Given task 1:
According to the keep types filter page, which Lucene class does this filter use?

Keep types token filter
Keeps or removes tokens of a specific type. For example, you can use this filter to change 3 quick foxes
to quick foxes
by keeping only <ALPHANUM>
(alphanumeric) tokens.
Token types are set by the tokenizer when converting characters to tokens. Token types can vary between tokenizers.
For example, the standard
tokenizer can produce a variety of token types, including <ALPHANUM>
, <HANGUL>
, and <NUM>
. Simpler analyzers, like the lowercase
tokenizer, only produce the word
token type.
Certain token filters can also add token types. For example, the synonym
filter can add the <SYNONYM>
token type.
Some tokenizers don’t support this token filter, for example keyword, simple_pattern, and simple_pattern_split tokenizers, as they don’t support setting the token type attribute.
This filter uses Lucene’s TypeTokenFilter.
The following analyze API request uses the keep_types
filter to keep only <NUM>
(numeric) tokens from 1 quick fox 2 lazy dogs
.
GET _analyze
{
"tokenizer": "standard",
"filter": [
{
"type": "keep_types",
"types": [ "<NUM>" ]
}
],
"text": "1 quick fox 2 lazy dogs"
}
The filter produces the following tokens:
[ 1, 2 ]
The following analyze API request uses the keep_types
filter to remove <NUM>
tokens from 1 quick fox 2 lazy dogs
. Note the mode
parameter is set to exclude
.
GET _analyze
{
"tokenizer": "standard",
"filter": [
{
"type": "keep_types",
"types": [ "<NUM>" ],
"mode": "exclude"
}
],
"text": "1 quick fox 2 lazy dogs"
}
The filter produces the following tokens:
[ quick, fox, lazy, dogs ]
types
- (Required, array of strings) List of token types to keep or remove.
mode
-
(Optional, string) Indicates whether to keep or remove the specified token types. Valid values are:
include
- (Default) Keep only the specified token types.
exclude
- Remove the specified token types.
To customize the keep_types
filter, duplicate it to create the basis for a new custom token filter. You can modify the filter using its configurable parameters.
For example, the following create index API request uses a custom keep_types
filter to configure a new custom analyzer. The custom keep_types
filter keeps only <ALPHANUM>
(alphanumeric) tokens.
PUT keep_types_example
{
"settings": {
"analysis": {
"analyzer": {
"my_analyzer": {
"tokenizer": "standard",
"filter": [ "extract_alpha" ]
}
},
"filter": {
"extract_alpha": {
"type": "keep_types",
"types": [ "<ALPHANUM>" ]
}
}
}
}
}

Given task 2:
Turn the lines of the records from the line with "genus: Salix" through the end of the records, both ends included, into a numbered list, leaving out blank lines.

Excerpted records:
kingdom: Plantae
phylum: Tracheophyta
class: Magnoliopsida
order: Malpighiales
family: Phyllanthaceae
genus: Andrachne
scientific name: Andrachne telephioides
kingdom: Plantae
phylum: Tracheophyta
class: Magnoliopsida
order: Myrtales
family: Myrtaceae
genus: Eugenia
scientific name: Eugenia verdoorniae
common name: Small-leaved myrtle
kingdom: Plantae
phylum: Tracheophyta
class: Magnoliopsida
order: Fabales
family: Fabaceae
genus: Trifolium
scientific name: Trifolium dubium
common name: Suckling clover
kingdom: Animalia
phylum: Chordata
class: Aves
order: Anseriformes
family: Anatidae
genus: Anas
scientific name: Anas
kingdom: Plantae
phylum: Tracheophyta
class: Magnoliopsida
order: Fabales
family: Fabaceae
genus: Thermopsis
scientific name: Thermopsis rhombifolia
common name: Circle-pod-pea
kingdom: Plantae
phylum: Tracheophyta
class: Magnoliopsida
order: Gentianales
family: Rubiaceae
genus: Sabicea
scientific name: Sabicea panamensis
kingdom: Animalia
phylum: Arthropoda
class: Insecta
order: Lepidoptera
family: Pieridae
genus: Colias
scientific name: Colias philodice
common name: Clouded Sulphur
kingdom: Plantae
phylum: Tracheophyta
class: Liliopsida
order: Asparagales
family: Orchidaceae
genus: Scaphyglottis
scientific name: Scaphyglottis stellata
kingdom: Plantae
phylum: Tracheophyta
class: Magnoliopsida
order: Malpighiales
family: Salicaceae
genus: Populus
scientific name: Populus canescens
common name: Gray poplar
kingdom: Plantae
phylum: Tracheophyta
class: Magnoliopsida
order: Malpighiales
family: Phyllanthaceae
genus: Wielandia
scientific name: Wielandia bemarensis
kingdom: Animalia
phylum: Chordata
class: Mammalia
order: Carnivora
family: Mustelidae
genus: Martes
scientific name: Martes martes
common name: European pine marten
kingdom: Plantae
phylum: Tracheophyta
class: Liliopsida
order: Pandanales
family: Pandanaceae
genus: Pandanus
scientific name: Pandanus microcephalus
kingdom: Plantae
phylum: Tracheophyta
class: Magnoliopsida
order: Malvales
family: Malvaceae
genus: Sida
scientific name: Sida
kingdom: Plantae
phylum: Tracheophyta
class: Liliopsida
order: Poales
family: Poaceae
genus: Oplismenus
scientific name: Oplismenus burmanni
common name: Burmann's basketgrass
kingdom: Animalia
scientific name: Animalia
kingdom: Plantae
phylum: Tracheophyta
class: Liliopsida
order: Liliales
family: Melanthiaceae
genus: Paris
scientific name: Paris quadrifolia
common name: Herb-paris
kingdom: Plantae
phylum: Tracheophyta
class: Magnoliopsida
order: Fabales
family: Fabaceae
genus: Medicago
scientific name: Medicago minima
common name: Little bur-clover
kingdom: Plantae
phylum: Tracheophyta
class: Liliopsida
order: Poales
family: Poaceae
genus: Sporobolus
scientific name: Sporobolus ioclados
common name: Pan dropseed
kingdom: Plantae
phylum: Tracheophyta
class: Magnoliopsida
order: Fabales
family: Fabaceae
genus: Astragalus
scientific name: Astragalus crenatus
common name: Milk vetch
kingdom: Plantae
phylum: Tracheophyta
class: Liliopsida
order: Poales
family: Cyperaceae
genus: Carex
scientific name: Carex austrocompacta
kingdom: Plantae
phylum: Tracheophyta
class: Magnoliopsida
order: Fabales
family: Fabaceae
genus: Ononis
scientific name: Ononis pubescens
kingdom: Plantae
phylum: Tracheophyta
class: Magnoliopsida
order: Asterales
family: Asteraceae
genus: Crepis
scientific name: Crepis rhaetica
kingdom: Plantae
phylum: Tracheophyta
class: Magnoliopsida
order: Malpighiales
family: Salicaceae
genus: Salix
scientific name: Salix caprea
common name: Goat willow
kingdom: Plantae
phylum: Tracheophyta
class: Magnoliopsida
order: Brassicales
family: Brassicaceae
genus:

Right answer 1:
Lucene's TypeTokenFilter.

Right answer 2:
1. genus: Salix
2. scientific name: Salix caprea
3. common name: Goat willow
4. kingdom: Plantae
5. phylum: Tracheophyta
6. class: Magnoliopsida
7. order: Brassicales
8. family: Brassicaceae
9. genus:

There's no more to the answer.